Fig. 2: Flt3L enhances cross-priming of anti-tumor CD8⁺ T cells upon NDV-cytolysis.

a Uninfected/NDV-preinfected GFP⁺ A20 cells were co-cultured with splenocytes from untreated/Flt3L-treated mice (contour plots show % cDCs of all splenocytes) and analyzed after 24 h. Representative viSNE plots showing myeloid cell populations (left) and relative expression (color code = mean MFI) of different markers (right). Bar graphs show mean MFI of cell-surface markers on cDCs (CD11c⁺I-Ad⁺). Repeated measures two-way ANOVA with Dunnett’s multiple comparisons test. n = 3 b Uninfected/NDV-preinfected GFP⁺ SUDHL4 cells were co-cultured with patient-derived PBMCs, pre- and post-Flt3L treatment, and analyzed after 24 h. Representative (n = 5) contour plots showing percent HLA-DR⁺CD11c⁺ cDCs (of all non-tumor cells) pre- and post-Flt3L treatment. Stacked bar graphs showing fold expression (vs ‘No NDV’) of activation markers in cDC1s (CD141⁺) and cDC2s (CD1c⁺).

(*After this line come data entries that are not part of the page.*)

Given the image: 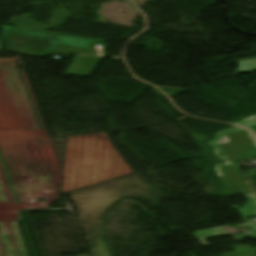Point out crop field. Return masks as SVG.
Returning <instances> with one entry per match:
<instances>
[{"instance_id": "crop-field-1", "label": "crop field", "mask_w": 256, "mask_h": 256, "mask_svg": "<svg viewBox=\"0 0 256 256\" xmlns=\"http://www.w3.org/2000/svg\"><path fill=\"white\" fill-rule=\"evenodd\" d=\"M134 173L111 146L107 134L69 138L62 192Z\"/></svg>"}, {"instance_id": "crop-field-2", "label": "crop field", "mask_w": 256, "mask_h": 256, "mask_svg": "<svg viewBox=\"0 0 256 256\" xmlns=\"http://www.w3.org/2000/svg\"><path fill=\"white\" fill-rule=\"evenodd\" d=\"M3 37L10 52L47 56L57 54H82L103 56L100 41L51 35L3 26Z\"/></svg>"}, {"instance_id": "crop-field-3", "label": "crop field", "mask_w": 256, "mask_h": 256, "mask_svg": "<svg viewBox=\"0 0 256 256\" xmlns=\"http://www.w3.org/2000/svg\"><path fill=\"white\" fill-rule=\"evenodd\" d=\"M236 129L237 131H233ZM222 136H225L222 138ZM215 148L218 156L220 150L227 159H220L233 164L239 161L256 158V142L243 128H233L218 134L217 138L209 143Z\"/></svg>"}, {"instance_id": "crop-field-4", "label": "crop field", "mask_w": 256, "mask_h": 256, "mask_svg": "<svg viewBox=\"0 0 256 256\" xmlns=\"http://www.w3.org/2000/svg\"><path fill=\"white\" fill-rule=\"evenodd\" d=\"M218 169L222 175L226 188H236L242 195L251 194L244 179L256 177V169L250 170V175L241 176L236 164L220 165Z\"/></svg>"}, {"instance_id": "crop-field-5", "label": "crop field", "mask_w": 256, "mask_h": 256, "mask_svg": "<svg viewBox=\"0 0 256 256\" xmlns=\"http://www.w3.org/2000/svg\"><path fill=\"white\" fill-rule=\"evenodd\" d=\"M251 220L253 222H250ZM251 220H243L245 224L233 226L235 229L248 227L251 233L240 234V235L228 234L223 231V228H217V229L199 231V232L194 233V235L202 243V245L204 247L210 246V244L206 241V239L219 237V236H225V235L232 236L236 241L245 240L246 237H250L253 240H256V220H253V219H251ZM252 229H254V230H252Z\"/></svg>"}, {"instance_id": "crop-field-6", "label": "crop field", "mask_w": 256, "mask_h": 256, "mask_svg": "<svg viewBox=\"0 0 256 256\" xmlns=\"http://www.w3.org/2000/svg\"><path fill=\"white\" fill-rule=\"evenodd\" d=\"M103 58L104 57L76 56L66 74L90 77Z\"/></svg>"}, {"instance_id": "crop-field-7", "label": "crop field", "mask_w": 256, "mask_h": 256, "mask_svg": "<svg viewBox=\"0 0 256 256\" xmlns=\"http://www.w3.org/2000/svg\"><path fill=\"white\" fill-rule=\"evenodd\" d=\"M248 204L242 205L243 208L238 209L236 206H233V211L237 210L243 219L249 218V215L253 218L256 216V200L254 196H243Z\"/></svg>"}, {"instance_id": "crop-field-8", "label": "crop field", "mask_w": 256, "mask_h": 256, "mask_svg": "<svg viewBox=\"0 0 256 256\" xmlns=\"http://www.w3.org/2000/svg\"><path fill=\"white\" fill-rule=\"evenodd\" d=\"M235 252L222 254V256H256V249L251 246L242 245L232 248Z\"/></svg>"}, {"instance_id": "crop-field-9", "label": "crop field", "mask_w": 256, "mask_h": 256, "mask_svg": "<svg viewBox=\"0 0 256 256\" xmlns=\"http://www.w3.org/2000/svg\"><path fill=\"white\" fill-rule=\"evenodd\" d=\"M240 65V74L256 71V58L237 61Z\"/></svg>"}, {"instance_id": "crop-field-10", "label": "crop field", "mask_w": 256, "mask_h": 256, "mask_svg": "<svg viewBox=\"0 0 256 256\" xmlns=\"http://www.w3.org/2000/svg\"><path fill=\"white\" fill-rule=\"evenodd\" d=\"M245 181H246V180H245ZM246 183H247V185H248V187H249L251 193H252V194H256V192H255L256 187H255L254 183L251 181V179H249L248 181H246Z\"/></svg>"}, {"instance_id": "crop-field-11", "label": "crop field", "mask_w": 256, "mask_h": 256, "mask_svg": "<svg viewBox=\"0 0 256 256\" xmlns=\"http://www.w3.org/2000/svg\"><path fill=\"white\" fill-rule=\"evenodd\" d=\"M256 119V116H253V117H250V118H248V119H245V120H243V121H241V122H238V123H236V124H240V125H244V126H246V125H251V124H256V122H253V123H249V124H246L245 122H247V121H251V120H255Z\"/></svg>"}, {"instance_id": "crop-field-12", "label": "crop field", "mask_w": 256, "mask_h": 256, "mask_svg": "<svg viewBox=\"0 0 256 256\" xmlns=\"http://www.w3.org/2000/svg\"><path fill=\"white\" fill-rule=\"evenodd\" d=\"M256 121V120H255ZM252 122V121H251ZM248 123V122H247ZM248 128H250L256 135V125H251V126H247Z\"/></svg>"}, {"instance_id": "crop-field-13", "label": "crop field", "mask_w": 256, "mask_h": 256, "mask_svg": "<svg viewBox=\"0 0 256 256\" xmlns=\"http://www.w3.org/2000/svg\"><path fill=\"white\" fill-rule=\"evenodd\" d=\"M8 62L7 59H0V63Z\"/></svg>"}]
</instances>
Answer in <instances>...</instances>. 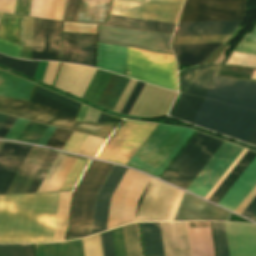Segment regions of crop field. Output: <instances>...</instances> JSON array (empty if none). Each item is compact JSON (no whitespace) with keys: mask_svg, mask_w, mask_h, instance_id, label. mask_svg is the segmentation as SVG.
Returning a JSON list of instances; mask_svg holds the SVG:
<instances>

One-way ANOVA with Dunnett’s multiple comparisons test (n = 5). c Cells were cultured as in (a) with IFNAR-blocking or isotype-control antibodies and cDCs were analyzed. d Expression of Axl and Clec9A in cDCs cultured as in (a). c, d Graphs show No NDV vs 10 MOI data analyzed in triplicates, representative from at least 2 independent experiments. One-way ANOVA with Dunnett’s multiple comparisons test. e Tumor Ag (GFP)-uptake and MHC I expression in splenocytes from untreated/Flt3L-treated mice, after co-culture with uninfected/NDV-preinfected GFP⁺ A20 cells (n = 4); repeated measures One-way ANOVA with Sidak’s multiple comparisons test. f Tumor Ag (GFP)-uptake and MHC I expression in human cDC1 (CD141⁺) and cDC2 (CD1c⁺) DCs in PBMCs derived from Flt3L-treated patients, after co-culture with uninfected/NDV-preinfected GFP⁺ SUDHL4 cells. Repeated measures One-way ANOVA with Dunnett’s multiple comparisons test (n = 5). g NDV-preinfected MHC I-deficient GFP⁺ A20 cells were co-cultured with splenocytes (from untreated or Flt3L-treated mice) for 48 h and CellTrace violet-stained JEDI T cells were added to co-cultures and analyzed after 3–4 days. Representative flow cytometry data and quantification of proliferation (n = 7) and cytokine production (n = 4) in CD8⁺ T cells. h NDV-preinfected SUDHL4 cells were co-cultured with CellTrace violet-stained PBMCs +/− Staphylococcal enterotoxin B (SEB). CD8⁺ T cells (n = 5) were analyzed after 3 days. g, h Two-way ANOVA with Sidak’s multiple comparisons test. Data show mean ± SD.